→ **RUMUSAN SOAL**: Salin ulang bagian berita tentang arang batok kelapa yang dimulai dengan "Tangerang Selatan, Bantentv.com" dan berlanjut sampai "yang begitu tinggi.", lalu ganti "arang batok" dengan "arang tempurung".

→ **KUTIPAN DOKUMEN**:
-----

Tangerang Selatan, Bantentv.com – Menjelang Hari Raya Idul Adha permintaan arang batok kelapa di Kota Tangerang Selatan melonjak hingga mencapai 1 ton per hari. Di balik lonjakan permintaan yang tinggi, produsen justru mengalami kendala serius yakni keterbatasan bahan dasar.
Tingginya permintaan masyarakat yang bersiap mengolah daging kurban pada momentum Idul Adha menjadi tantangan bagi industri rumahan arang batok.
Sebab, di tengah fenomena langkanya tempurung kelapa yang menjadi bahan dasar arang tidak sebanding dengan kuantitas permintaan pasar maupun kalangan masyarakat yang begitu tinggi.
Apalagi dalam sepekan terakhir, permintaan produksi arang mencapai hingga 1 ton per hari, sementara dari stok yang tersedia tidak dapat memenuhi keinginan konsumen secara keseluruhan.
Baca juga : Briket Arang Kelapa asal Banten Tembus Pasar Ekspor
Sehingga dampak dari keterbatasan bahan dasar menjadi lokomotif utama naiknya harga arang di tingkat konsumen. Sebelumnya, harga arang mencapai 10 ribu, kini dijual seharga 12 ribu rupiah per kilogramnya.

-----

(Data estimasi pose)
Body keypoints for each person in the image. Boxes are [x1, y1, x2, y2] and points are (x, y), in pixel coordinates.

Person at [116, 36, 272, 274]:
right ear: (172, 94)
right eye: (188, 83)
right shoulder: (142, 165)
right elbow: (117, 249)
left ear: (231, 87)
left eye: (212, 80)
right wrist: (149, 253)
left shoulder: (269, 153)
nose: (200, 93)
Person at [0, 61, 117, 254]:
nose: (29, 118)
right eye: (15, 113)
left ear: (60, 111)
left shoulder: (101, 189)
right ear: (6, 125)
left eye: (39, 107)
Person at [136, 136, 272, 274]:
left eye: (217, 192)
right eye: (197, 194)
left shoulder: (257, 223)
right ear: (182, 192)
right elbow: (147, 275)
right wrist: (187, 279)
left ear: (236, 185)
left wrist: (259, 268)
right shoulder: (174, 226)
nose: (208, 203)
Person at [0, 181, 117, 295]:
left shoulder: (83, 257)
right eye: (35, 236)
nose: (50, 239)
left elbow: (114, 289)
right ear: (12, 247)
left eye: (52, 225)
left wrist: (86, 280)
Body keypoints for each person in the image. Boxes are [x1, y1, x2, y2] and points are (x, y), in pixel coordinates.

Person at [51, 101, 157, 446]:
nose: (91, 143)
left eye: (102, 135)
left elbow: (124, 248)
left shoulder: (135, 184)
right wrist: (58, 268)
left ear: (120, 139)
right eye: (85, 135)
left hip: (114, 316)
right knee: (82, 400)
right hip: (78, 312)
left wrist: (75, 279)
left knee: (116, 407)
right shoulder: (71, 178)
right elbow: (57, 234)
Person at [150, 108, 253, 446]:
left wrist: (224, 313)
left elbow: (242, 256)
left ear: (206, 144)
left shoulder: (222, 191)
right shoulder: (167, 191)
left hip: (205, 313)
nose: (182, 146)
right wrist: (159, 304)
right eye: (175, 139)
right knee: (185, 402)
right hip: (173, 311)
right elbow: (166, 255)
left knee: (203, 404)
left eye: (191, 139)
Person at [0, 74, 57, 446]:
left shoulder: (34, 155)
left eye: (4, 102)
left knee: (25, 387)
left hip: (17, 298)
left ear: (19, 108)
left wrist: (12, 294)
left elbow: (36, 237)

-----

→ **HASIL TUGAS**:
Tangerang Selatan, Bantentv.com – Menjelang Hari Raya Idul Adha permintaan arang tempurung kelapa di Kota Tangerang Selatan melonjak hingga mencapai 1 ton per hari. Di balik lonjakan permintaan yang tinggi, produsen justru mengalami kendala serius yakni keterbatasan bahan dasar.
Tingginya permintaan masyarakat yang bersiap mengolah daging kurban pada momentum Idul Adha menjadi tantangan bagi industri rumahan arang tempurung.
Sebab, di tengah fenomena langkanya tempurung kelapa yang menjadi bahan dasar arang tidak sebanding dengan kuantitas permintaan pasar maupun kalangan masyarakat yang begitu tinggi.